How To Restart Numbering Screenshots In Windows 10
Windows 10 has a built-in screenshot feature. It’s a step up from the Print Screen function that Windows has had since ages. It’s faster than using the Snipping tool even though the tool is feature rich. That said, it’s lacking in a lot of areas if you compare it with the screenshot feature in macOS. On macOS you can save screenshots in two very popular formats; PNG and JPEG, among others. Windows 10 has nothing like that. It numbers your screenshots and lets you change where screenshots are saved. There’s one other thing you can do; restart numbering screenshots in Windows 10. If you take a lot of screenshots, the count can get pretty high. Fortunately, you can reset it from the Windows Registry.
Prep Your Screenshots Folder
When you restart number screenshot in Windows 10, you have to make sure that your screenshots folder is empty. This is because if you want Windows 10 to start naming screenshot files Screenshot (1), Screenshot (2), etc, you can’t have screenshots with the same name already in the screenshots folder.
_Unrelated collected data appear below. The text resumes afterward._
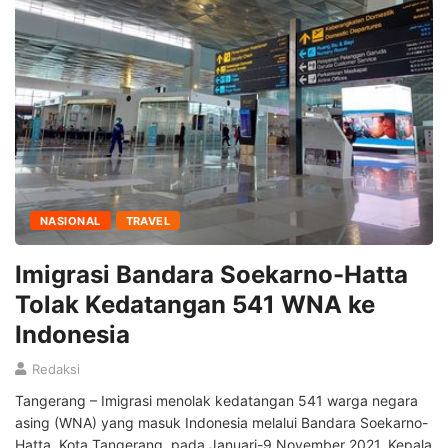
NASIONAL
TRAVEL
Imigrasi Bandara Soekarno-Hatta
Tolak Kedatangan 541 WNA ke
Indonesia
Redaksi
Tangerang – Imigrasi menolak kedatangan 541 warga negara
asing (WNA) yang masuk Indonesia melalui Bandara Soekarno-
Hatta, Kota Tangerang, pada Januari-9 November 2021. Kepala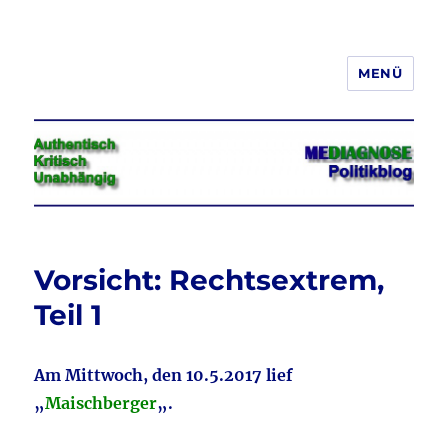
MENÜ
Jeder hat das Recht, seine
Meinung in Wort, Schrift und Bild
frei zu äußern und zu verbreiten
Vorsicht: Rechtsextrem,
Teil 1
Am Mittwoch, den 10.5.2017 lief
„
Maischberger
„.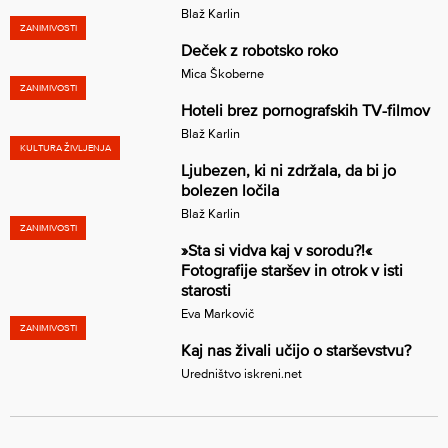
Blaž Karlin
ZANIMIVOSTI
Deček z robotsko roko
Mica Škoberne
ZANIMIVOSTI
Hoteli brez pornografskih TV-filmov
Blaž Karlin
KULTURA ŽIVLJENJA
Ljubezen, ki ni zdržala, da bi jo
bolezen ločila
Blaž Karlin
ZANIMIVOSTI
»Sta si vidva kaj v sorodu?!«
Fotografije staršev in otrok v isti
starosti
Eva Markovič
ZANIMIVOSTI
Kaj nas živali učijo o starševstvu?
Uredništvo iskreni.net
Številčenje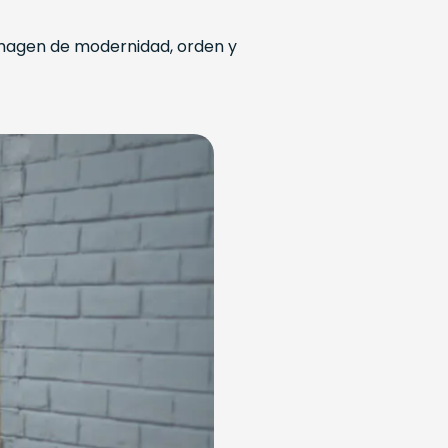
imagen de modernidad, orden y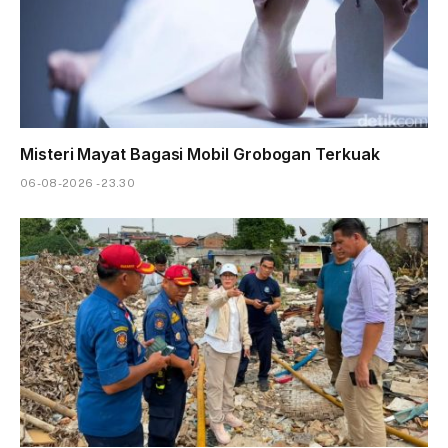
Misteri Mayat Bagasi Mobil Grobogan Terkuak
06-08-2026 - 23.30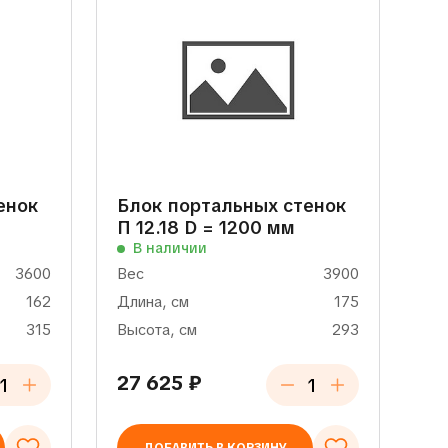
енок
Блок портальных стенок
П 12.18 D = 1200 мм
В наличии
3600
Вес
3900
162
Длина, см
175
315
Высота, см
293
27 625
₽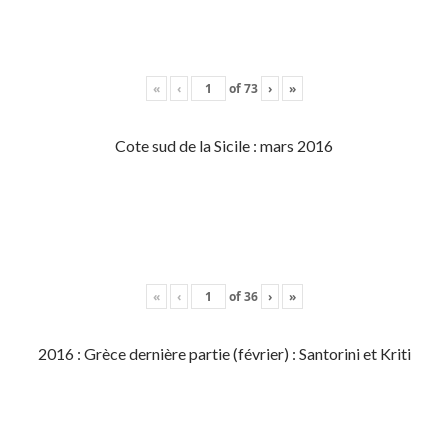
«
‹
of
73
›
»
Cote sud de la Sicile : mars 2016
«
‹
of
36
›
»
2016 : Grèce dernière partie (février) : Santorini et Kriti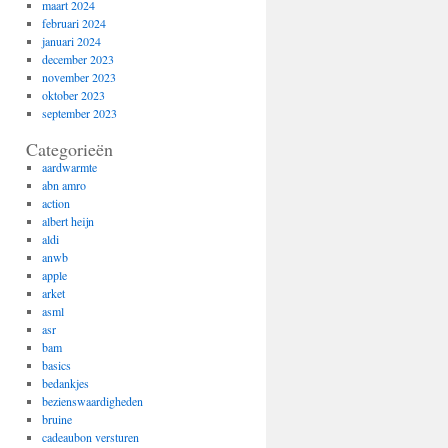
maart 2024
februari 2024
januari 2024
december 2023
november 2023
oktober 2023
september 2023
Categorieën
aardwarmte
abn amro
action
albert heijn
aldi
anwb
apple
arket
asml
asr
bam
basics
bedankjes
bezienswaardigheden
bruine
cadeaubon versturen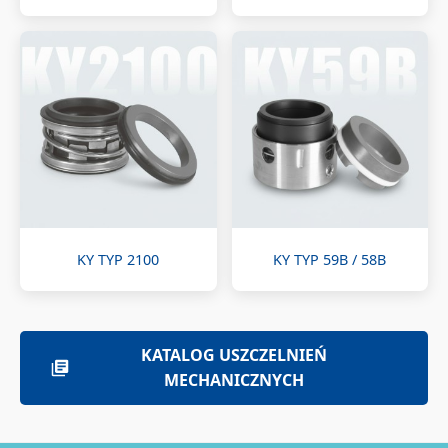
KY TYP 2100
KY TYP 59B / 58B
KATALOG USZCZELNIEŃ
MECHANICZNYCH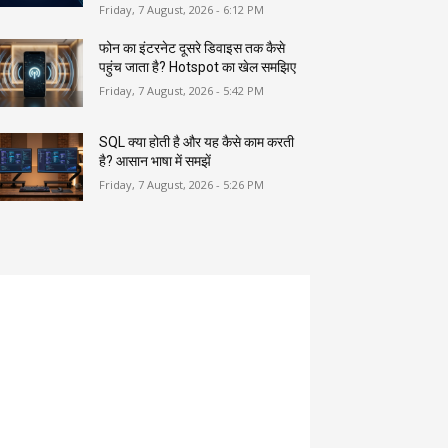
Friday, 7 August, 2026 - 6:12 PM
फोन का इंटरनेट दूसरे डिवाइस तक कैसे
पहुंच जाता है? Hotspot का खेल समझिए
Friday, 7 August, 2026 - 5:42 PM
SQL क्या होती है और यह कैसे काम करती
है? आसान भाषा में समझें
Friday, 7 August, 2026 - 5:26 PM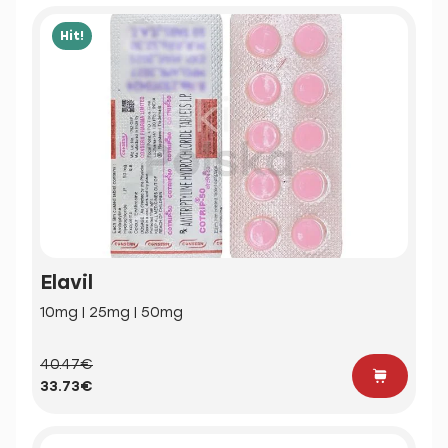
Hit!
Elavil
10mg | 25mg | 50mg
40.47€
33.73€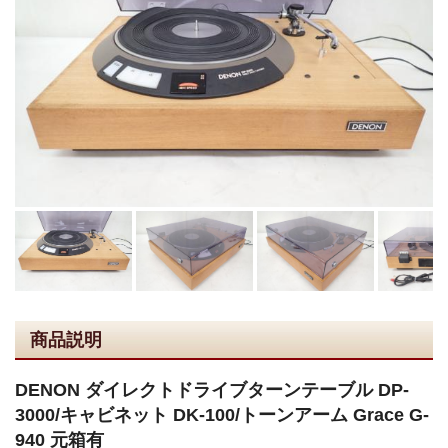
商品説明
DENON ダイレクトドライブターンテーブル DP-
3000/キャビネット DK-100/トーンアーム Grace G-
940 元箱有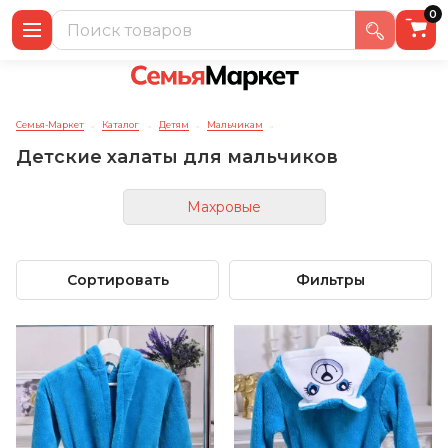
0
Семья-Маркет
Каталог
Детям
Мальчикам
→
→
→
→
Детские халаты для мальчиков
Махровые
Сортировать
Фильтры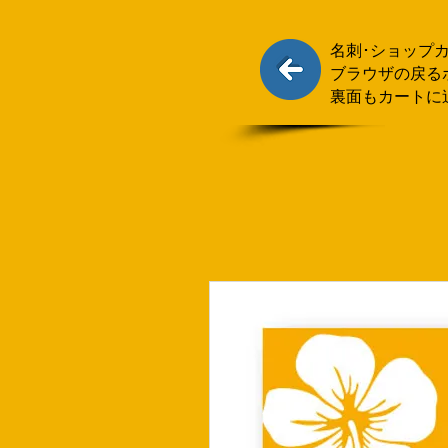
名刺･ショップ
ブラウザの戻る
裏面もカートに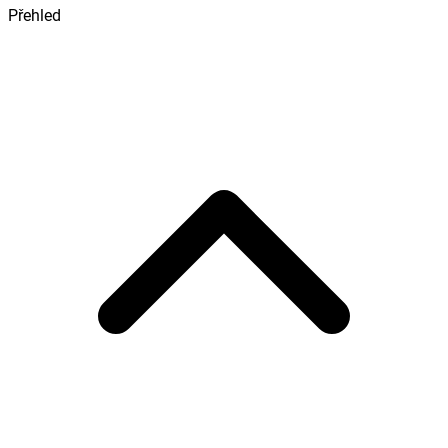
Přehled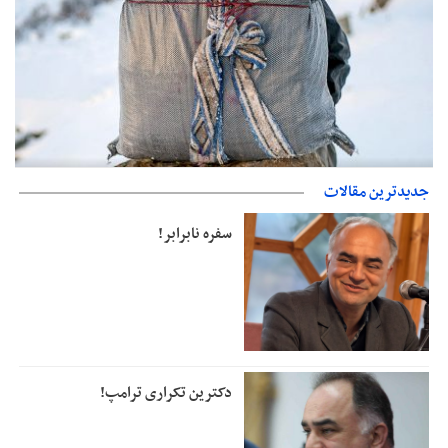
حمایت از مرزنشینان نباید به زیان تولید باشد/مواد اولیه با کولبری
جدیدترین مقالات
وارد شود
سفره نابرابر!
دکترین تکراری ترامپ!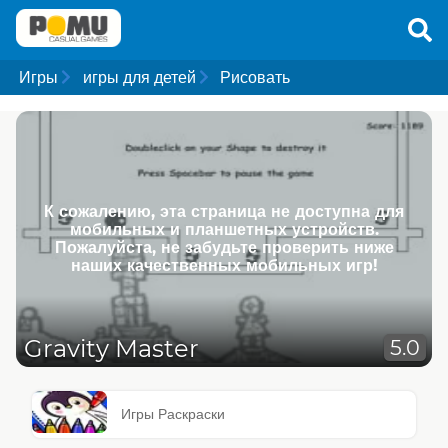
Игры
игры для детей
Рисовать
К сожалению, эта страница не доступна для
мобильных и планшетных устройств.
Пожалуйста, не забудьте проверить ниже
наших качественных мобильных игр!
Gravity Master
5.0
Игры Раскраски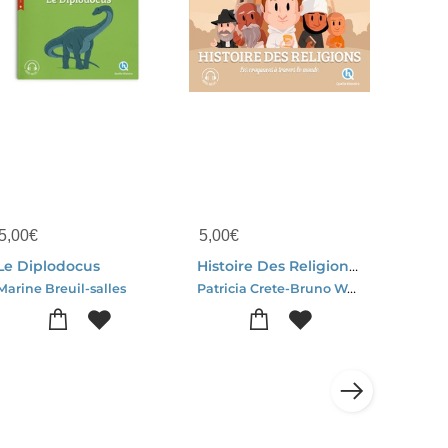
5,00
€
5,00
€
Le Diplodocus
Histoire Des Religions ; Les Croyances A Travers Le Monde
Patricia Crete-Bruno Wennagel
Marine Breuil-salles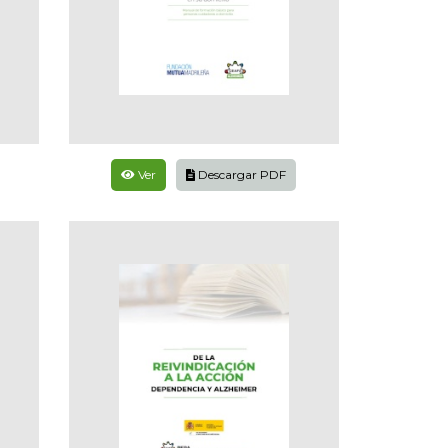
Ver
Descargar PDF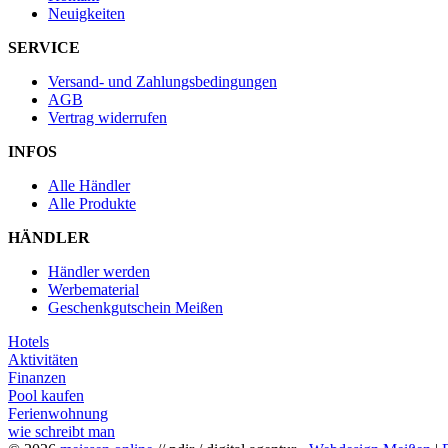
Neuigkeiten
SERVICE
Versand- und Zahlungsbedingungen
AGB
Vertrag widerrufen
INFOS
Alle Händler
Alle Produkte
HÄNDLER
Händler werden
Werbematerial
Geschenkgutschein Meißen
Hotels
Aktivitäten
Finanzen
Pool kaufen
Ferienwohnung
wie schreibt man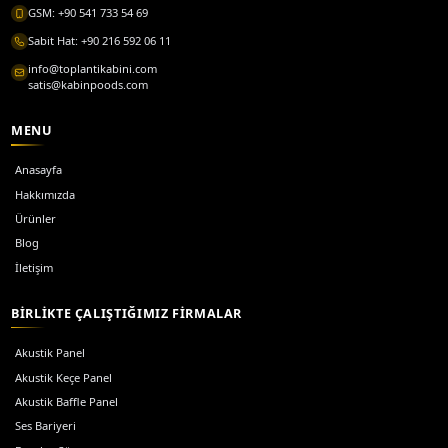
İlgili sayfalar
Teknik özellikler ve modeller için sitedeki ürün sayfalarına 
Detay ve teklif için
ilgili ürün listesi
üzerinden devam edebi
Tüm yazılar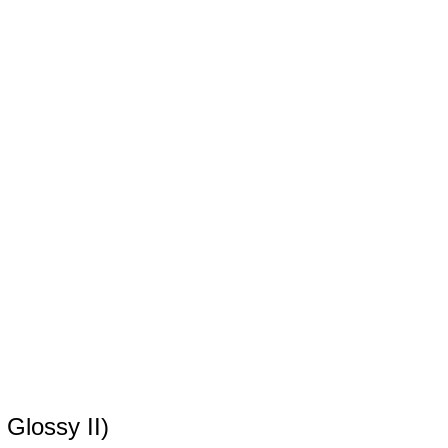
Glossy II)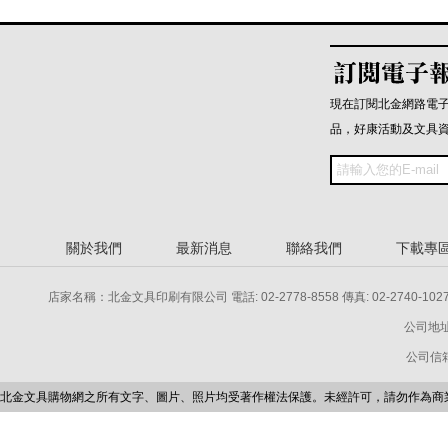
現在訂閱北金網路電
品，好康活動及文具
關於我們
最新消息
聯絡我們
下載專
店家名稱：北金文具印刷有限公司 電話: 02-2778-8558 傳真: 02-2740-1027 電話: 
公司地址
公司信箱：p
北金文具購物網之所有文字、圖片、照片均受著作權法保護。未經許可，請勿作為商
If you do, Windows 10 will not restart the numbering. Move the screenshots elsewhere if you’re going to need them later or delete them.
Restart Numbering Screenshots In Windows 10
You will need administrative rights to edit the Windows Registry. Go to the following location;
HKEY_CURRENT_USER\Software\Microsoft\Windows\CurrentVersion\Explorer
Look for the key named ScreenshotIndex. At the end of the key’s name, you will see the number that you’re currently on with respect to your screenshots. Double-click the key and reset the value to 1.
That’s all you need to do. When you take the next screenshot, it will be numbered from 1 again.
If you still have a few old screenshots left in your screenshots folder, Windows will skip their corresponding numbers when you reach them. You can restart screenshot numbering as often as you want just as long as you don’t have the same numbered images in the screenshots folder.
This is the only thing you can change about screenshots in Windows 10. At present, there’s only one format that the screenshots are saved to: PNG. It would be neat if you could change the format to JPEG but there’s no support for it. The Snipping tool is really the only built-in option you have unless you want to use the Print Screen feature and save the file as a BMP and JPEG.
On the upside, since Windows hasn’t had a screenshot feature for so long there have been quite a few third-party apps developed to fill the gap.